[Task goal]
Reproduce the text of each of the following rows word for word, with no changes.
======== Data supplied ========
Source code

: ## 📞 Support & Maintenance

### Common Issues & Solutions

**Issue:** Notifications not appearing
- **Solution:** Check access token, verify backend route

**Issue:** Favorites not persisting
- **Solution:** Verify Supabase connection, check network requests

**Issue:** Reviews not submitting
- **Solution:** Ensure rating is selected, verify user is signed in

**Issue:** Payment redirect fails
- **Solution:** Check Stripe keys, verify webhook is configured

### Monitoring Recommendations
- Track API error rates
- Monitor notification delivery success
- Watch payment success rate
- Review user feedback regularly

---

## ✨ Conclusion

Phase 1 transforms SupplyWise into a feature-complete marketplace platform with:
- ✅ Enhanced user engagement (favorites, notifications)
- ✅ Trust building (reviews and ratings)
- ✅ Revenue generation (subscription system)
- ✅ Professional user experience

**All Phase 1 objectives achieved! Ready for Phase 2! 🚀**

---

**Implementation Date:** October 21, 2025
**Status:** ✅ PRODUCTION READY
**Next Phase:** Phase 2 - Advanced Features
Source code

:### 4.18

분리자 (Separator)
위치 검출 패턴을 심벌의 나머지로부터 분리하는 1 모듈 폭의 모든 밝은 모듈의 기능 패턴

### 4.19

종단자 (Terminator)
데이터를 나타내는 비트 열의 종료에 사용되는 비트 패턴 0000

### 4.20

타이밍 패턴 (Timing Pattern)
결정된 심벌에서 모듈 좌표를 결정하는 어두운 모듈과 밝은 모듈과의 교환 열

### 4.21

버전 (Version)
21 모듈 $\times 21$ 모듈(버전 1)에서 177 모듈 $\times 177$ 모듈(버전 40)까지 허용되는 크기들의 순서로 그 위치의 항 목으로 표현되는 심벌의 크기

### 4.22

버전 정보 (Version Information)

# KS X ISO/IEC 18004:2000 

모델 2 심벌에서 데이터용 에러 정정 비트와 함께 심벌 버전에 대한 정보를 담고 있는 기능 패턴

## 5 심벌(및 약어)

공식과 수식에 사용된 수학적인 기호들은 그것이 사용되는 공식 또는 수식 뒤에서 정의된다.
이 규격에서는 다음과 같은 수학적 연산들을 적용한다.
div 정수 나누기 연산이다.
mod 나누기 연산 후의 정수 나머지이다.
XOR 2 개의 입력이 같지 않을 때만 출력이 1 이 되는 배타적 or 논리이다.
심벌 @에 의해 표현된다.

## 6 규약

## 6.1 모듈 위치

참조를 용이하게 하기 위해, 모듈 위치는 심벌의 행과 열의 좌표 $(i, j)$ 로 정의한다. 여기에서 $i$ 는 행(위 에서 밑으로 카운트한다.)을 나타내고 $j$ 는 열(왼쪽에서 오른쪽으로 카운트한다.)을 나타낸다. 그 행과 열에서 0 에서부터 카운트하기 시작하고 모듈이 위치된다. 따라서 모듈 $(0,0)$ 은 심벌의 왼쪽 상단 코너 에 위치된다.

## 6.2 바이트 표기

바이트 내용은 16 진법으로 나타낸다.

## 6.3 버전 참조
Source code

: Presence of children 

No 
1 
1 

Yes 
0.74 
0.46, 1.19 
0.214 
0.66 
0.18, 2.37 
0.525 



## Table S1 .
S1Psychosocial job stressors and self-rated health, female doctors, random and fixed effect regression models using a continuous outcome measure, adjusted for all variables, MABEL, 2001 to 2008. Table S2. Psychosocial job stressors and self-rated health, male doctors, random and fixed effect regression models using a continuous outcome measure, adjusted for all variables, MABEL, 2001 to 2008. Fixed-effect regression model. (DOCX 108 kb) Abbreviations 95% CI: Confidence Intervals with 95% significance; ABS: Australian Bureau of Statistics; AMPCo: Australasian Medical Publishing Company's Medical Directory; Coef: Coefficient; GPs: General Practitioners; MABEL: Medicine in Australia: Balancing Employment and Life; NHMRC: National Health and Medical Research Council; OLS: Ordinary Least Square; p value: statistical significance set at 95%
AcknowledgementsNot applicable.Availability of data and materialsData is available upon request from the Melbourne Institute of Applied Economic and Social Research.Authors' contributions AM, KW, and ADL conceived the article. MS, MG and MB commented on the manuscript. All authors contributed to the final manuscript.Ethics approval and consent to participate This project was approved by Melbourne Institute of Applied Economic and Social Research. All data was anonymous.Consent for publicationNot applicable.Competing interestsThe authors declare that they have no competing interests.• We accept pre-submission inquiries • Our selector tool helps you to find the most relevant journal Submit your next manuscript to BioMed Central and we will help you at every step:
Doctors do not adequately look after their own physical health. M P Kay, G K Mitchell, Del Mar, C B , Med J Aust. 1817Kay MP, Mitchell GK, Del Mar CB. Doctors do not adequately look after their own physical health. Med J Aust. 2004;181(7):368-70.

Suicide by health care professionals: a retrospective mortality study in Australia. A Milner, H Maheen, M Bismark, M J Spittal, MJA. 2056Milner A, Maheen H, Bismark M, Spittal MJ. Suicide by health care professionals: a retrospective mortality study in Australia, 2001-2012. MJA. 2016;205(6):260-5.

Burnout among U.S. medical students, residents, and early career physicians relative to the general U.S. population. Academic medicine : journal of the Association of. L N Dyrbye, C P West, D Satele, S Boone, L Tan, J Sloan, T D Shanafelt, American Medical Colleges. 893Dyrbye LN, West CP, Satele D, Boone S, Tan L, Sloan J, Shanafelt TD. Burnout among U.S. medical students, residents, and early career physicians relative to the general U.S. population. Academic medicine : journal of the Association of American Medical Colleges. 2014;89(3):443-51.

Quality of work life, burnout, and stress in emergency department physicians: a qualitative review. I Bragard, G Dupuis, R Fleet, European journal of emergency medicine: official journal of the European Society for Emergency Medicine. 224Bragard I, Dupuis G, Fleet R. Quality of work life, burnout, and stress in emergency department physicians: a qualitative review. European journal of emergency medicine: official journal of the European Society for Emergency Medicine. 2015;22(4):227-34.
========
[The answer]
Source code

: ## 📞 Support & Maintenance

### Common Issues & Solutions

**Issue:** Notifications not appearing
- **Solution:** Check access token, verify backend route

**Issue:** Favorites not persisting
- **Solution:** Verify Supabase connection, check network requests

**Issue:** Reviews not submitting
- **Solution:** Ensure rating is selected, verify user is signed in

**Issue:** Payment redirect fails
- **Solution:** Check Stripe keys, verify webhook is configured

### Monitoring Recommendations
- Track API error rates
- Monitor notification delivery success
- Watch payment success rate
- Review user feedback regularly

---

## ✨ Conclusion

Phase 1 transforms SupplyWise into a feature-complete marketplace platform with:
- ✅ Enhanced user engagement (favorites, notifications)
- ✅ Trust building (reviews and ratings)
- ✅ Revenue generation (subscription system)
- ✅ Professional user experience

**All Phase 1 objectives achieved! Ready for Phase 2! 🚀**

---

**Implementation Date:** October 21, 2025
**Status:** ✅ PRODUCTION READY
**Next Phase:** Phase 2 - Advanced Features
Source code

:### 4.18

분리자 (Separator)
위치 검출 패턴을 심벌의 나머지로부터 분리하는 1 모듈 폭의 모든 밝은 모듈의 기능 패턴

### 4.19

종단자 (Terminator)
데이터를 나타내는 비트 열의 종료에 사용되는 비트 패턴 0000

### 4.20

타이밍 패턴 (Timing Pattern)
결정된 심벌에서 모듈 좌표를 결정하는 어두운 모듈과 밝은 모듈과의 교환 열

### 4.21

버전 (Version)
21 모듈 $\times 21$ 모듈(버전 1)에서 177 모듈 $\times 177$ 모듈(버전 40)까지 허용되는 크기들의 순서로 그 위치의 항 목으로 표현되는 심벌의 크기

### 4.22

버전 정보 (Version Information)

# KS X ISO/IEC 18004:2000 

모델 2 심벌에서 데이터용 에러 정정 비트와 함께 심벌 버전에 대한 정보를 담고 있는 기능 패턴

## 5 심벌(및 약어)

공식과 수식에 사용된 수학적인 기호들은 그것이 사용되는 공식 또는 수식 뒤에서 정의된다.
이 규격에서는 다음과 같은 수학적 연산들을 적용한다.
div 정수 나누기 연산이다.
mod 나누기 연산 후의 정수 나머지이다.
XOR 2 개의 입력이 같지 않을 때만 출력이 1 이 되는 배타적 or 논리이다.
심벌 @에 의해 표현된다.

## 6 규약

## 6.1 모듈 위치

참조를 용이하게 하기 위해, 모듈 위치는 심벌의 행과 열의 좌표 $(i, j)$ 로 정의한다. 여기에서 $i$ 는 행(위 에서 밑으로 카운트한다.)을 나타내고 $j$ 는 열(왼쪽에서 오른쪽으로 카운트한다.)을 나타낸다. 그 행과 열에서 0 에서부터 카운트하기 시작하고 모듈이 위치된다. 따라서 모듈 $(0,0)$ 은 심벌의 왼쪽 상단 코너 에 위치된다.

## 6.2 바이트 표기

바이트 내용은 16 진법으로 나타낸다.

## 6.3 버전 참조
Source code

: Presence of children 

No 
1 
1 

Yes 
0.74 
0.46, 1.19 
0.214 
0.66 
0.18, 2.37 
0.525 



## Table S1 .
S1Psychosocial job stressors and self-rated health, female doctors, random and fixed effect regression models using a continuous outcome measure, adjusted for all variables, MABEL, 2001 to 2008. Table S2. Psychosocial job stressors and self-rated health, male doctors, random and fixed effect regression models using a continuous outcome measure, adjusted for all variables, MABEL, 2001 to 2008. Fixed-effect regression model. (DOCX 108 kb) Abbreviations 95% CI: Confidence Intervals with 95% significance; ABS: Australian Bureau of Statistics; AMPCo: Australasian Medical Publishing Company's Medical Directory; Coef: Coefficient; GPs: General Practitioners; MABEL: Medicine in Australia: Balancing Employment and Life; NHMRC: National Health and Medical Research Council; OLS: Ordinary Least Square; p value: statistical significance set at 95%
AcknowledgementsNot applicable.Availability of data and materialsData is available upon request from the Melbourne Institute of Applied Economic and Social Research.Authors' contributions AM, KW, and ADL conceived the article. MS, MG and MB commented on the manuscript. All authors contributed to the final manuscript.Ethics approval and consent to participate This project was approved by Melbourne Institute of Applied Economic and Social Research. All data was anonymous.Consent for publicationNot applicable.Competing interestsThe authors declare that they have no competing interests.• We accept pre-submission inquiries • Our selector tool helps you to find the most relevant journal Submit your next manuscript to BioMed Central and we will help you at every step:
Doctors do not adequately look after their own physical health. M P Kay, G K Mitchell, Del Mar, C B , Med J Aust. 1817Kay MP, Mitchell GK, Del Mar CB. Doctors do not adequately look after their own physical health. Med J Aust. 2004;181(7):368-70.

Suicide by health care professionals: a retrospective mortality study in Australia. A Milner, H Maheen, M Bismark, M J Spittal, MJA. 2056Milner A, Maheen H, Bismark M, Spittal MJ. Suicide by health care professionals: a retrospective mortality study in Australia, 2001-2012. MJA. 2016;205(6):260-5.

Burnout among U.S. medical students, residents, and early career physicians relative to the general U.S. population. Academic medicine : journal of the Association of. L N Dyrbye, C P West, D Satele, S Boone, L Tan, J Sloan, T D Shanafelt, American Medical Colleges. 893Dyrbye LN, West CP, Satele D, Boone S, Tan L, Sloan J, Shanafelt TD. Burnout among U.S. medical students, residents, and early career physicians relative to the general U.S. population. Academic medicine : journal of the Association of American Medical Colleges. 2014;89(3):443-51.

Quality of work life, burnout, and stress in emergency department physicians: a qualitative review. I Bragard, G Dupuis, R Fleet, European journal of emergency medicine: official journal of the European Society for Emergency Medicine. 224Bragard I, Dupuis G, Fleet R. Quality of work life, burnout, and stress in emergency department physicians: a qualitative review. European journal of emergency medicine: official journal of the European Society for Emergency Medicine. 2015;22(4):227-34.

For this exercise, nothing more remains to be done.